It is a chilly 27 below outside our cabin. If I go now, I can catch the last light over the Yukon.
I don extra layers. First, a felt lined canvas shirt followed by a woolen neck scarf to warm the chest. Next, an insulated sweatshirt zipped up and over the scarf, a solid seal against leakage. Up goes the hood, down goes a neck gator over it and around my face to hold the hood snug against my ears and warm my breath. I am a masked man dressed in black.
Arctic-weight woolen socks and felt-lined boots, jeans tucked in and heavy lined snow pants pulled down around them. Ultralight liners (NASA thermals gifted me by Virginia) under serious mittens. Twenty minutes and I am ready. I would never wear such precautionary dress just to walk to school, but I want to take my time and walk the river road today.

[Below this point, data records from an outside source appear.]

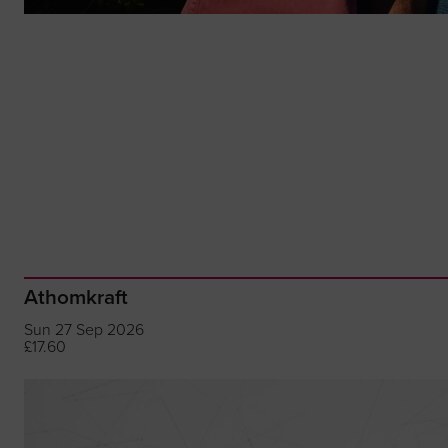
Athomkraft
Sun 27 Sep 2026
£17.60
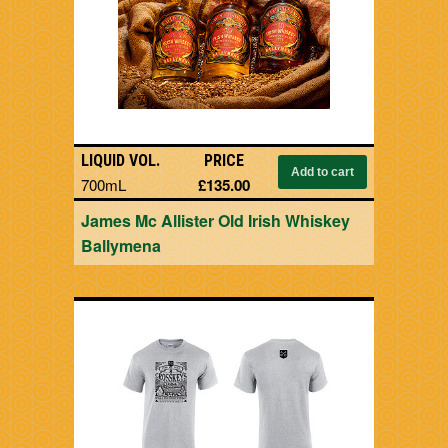
LIQUID VOL.
PRICE
700mL
£135.00
James Mc Allister Old Irish Whiskey
Ballymena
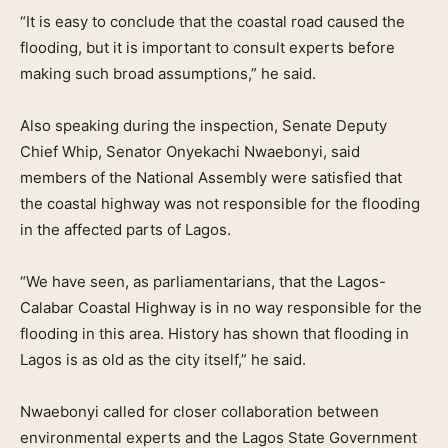
“It is easy to conclude that the coastal road caused the
flooding, but it is important to consult experts before
making such broad assumptions,” he said.
Also speaking during the inspection, Senate Deputy
Chief Whip, Senator Onyekachi Nwaebonyi, said
members of the National Assembly were satisfied that
the coastal highway was not responsible for the flooding
in the affected parts of Lagos.
“We have seen, as parliamentarians, that the Lagos-
Calabar Coastal Highway is in no way responsible for the
flooding in this area. History has shown that flooding in
Lagos is as old as the city itself,” he said.
Nwaebonyi called for closer collaboration between
environmental experts and the Lagos State Government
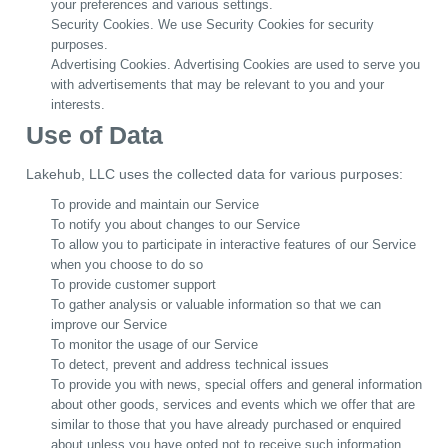
your preferences and various settings.
Security Cookies. We use Security Cookies for security
purposes.
Advertising Cookies. Advertising Cookies are used to serve you
with advertisements that may be relevant to you and your
interests.
Use of Data
Lakehub, LLC uses the collected data for various purposes:
To provide and maintain our Service
To notify you about changes to our Service
To allow you to participate in interactive features of our Service
when you choose to do so
To provide customer support
To gather analysis or valuable information so that we can
improve our Service
To monitor the usage of our Service
To detect, prevent and address technical issues
To provide you with news, special offers and general information
about other goods, services and events which we offer that are
similar to those that you have already purchased or enquired
about unless you have opted not to receive such information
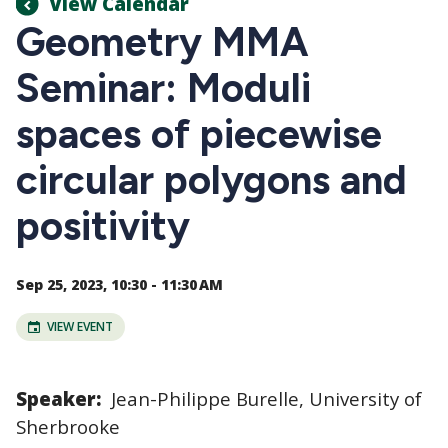
View Calendar
Geometry MMA
Seminar: Moduli
spaces of piecewise
circular polygons and
positivity
Sep 25, 2023, 10:30 - 11:30 AM
VIEW EVENT
Speaker:
Jean-Philippe Burelle, University of
Sherbrooke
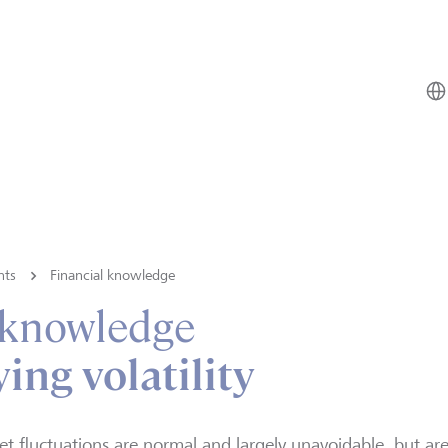
hts
Financial knowledge
 knowledge
ing volatility
t fluctuations are normal and largely unavoidable, but ar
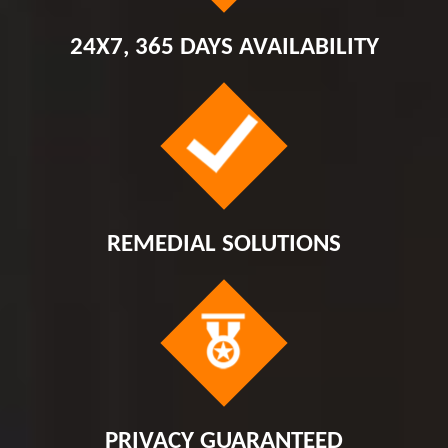
24X7, 365 DAYS AVAILABILITY
REMEDIAL SOLUTIONS
PRIVACY GUARANTEED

I’m at the river by 3 pm but already the light is fading fast. It would have been better a half hour ago. I tramp through deep snow to get closer to the bank, my winter gear impregnable to the cold and damp. A raven glides past overhead, out over the river. Blackbirds flutter out of the willows and the pulse of their wings beat through the air like drums. No other sound breaks the turning of the earth. A low fog bank lies over the main channel, far offshore. There must be open water out there. I have time only for a few quick shots before the sky mutes to gray, then I turn and walk the river road a ways.
Thanksgiving is a day past. Outside, the world scurries about in a frenzy of buying and selling. But here, all is still and silent and I am grateful for it.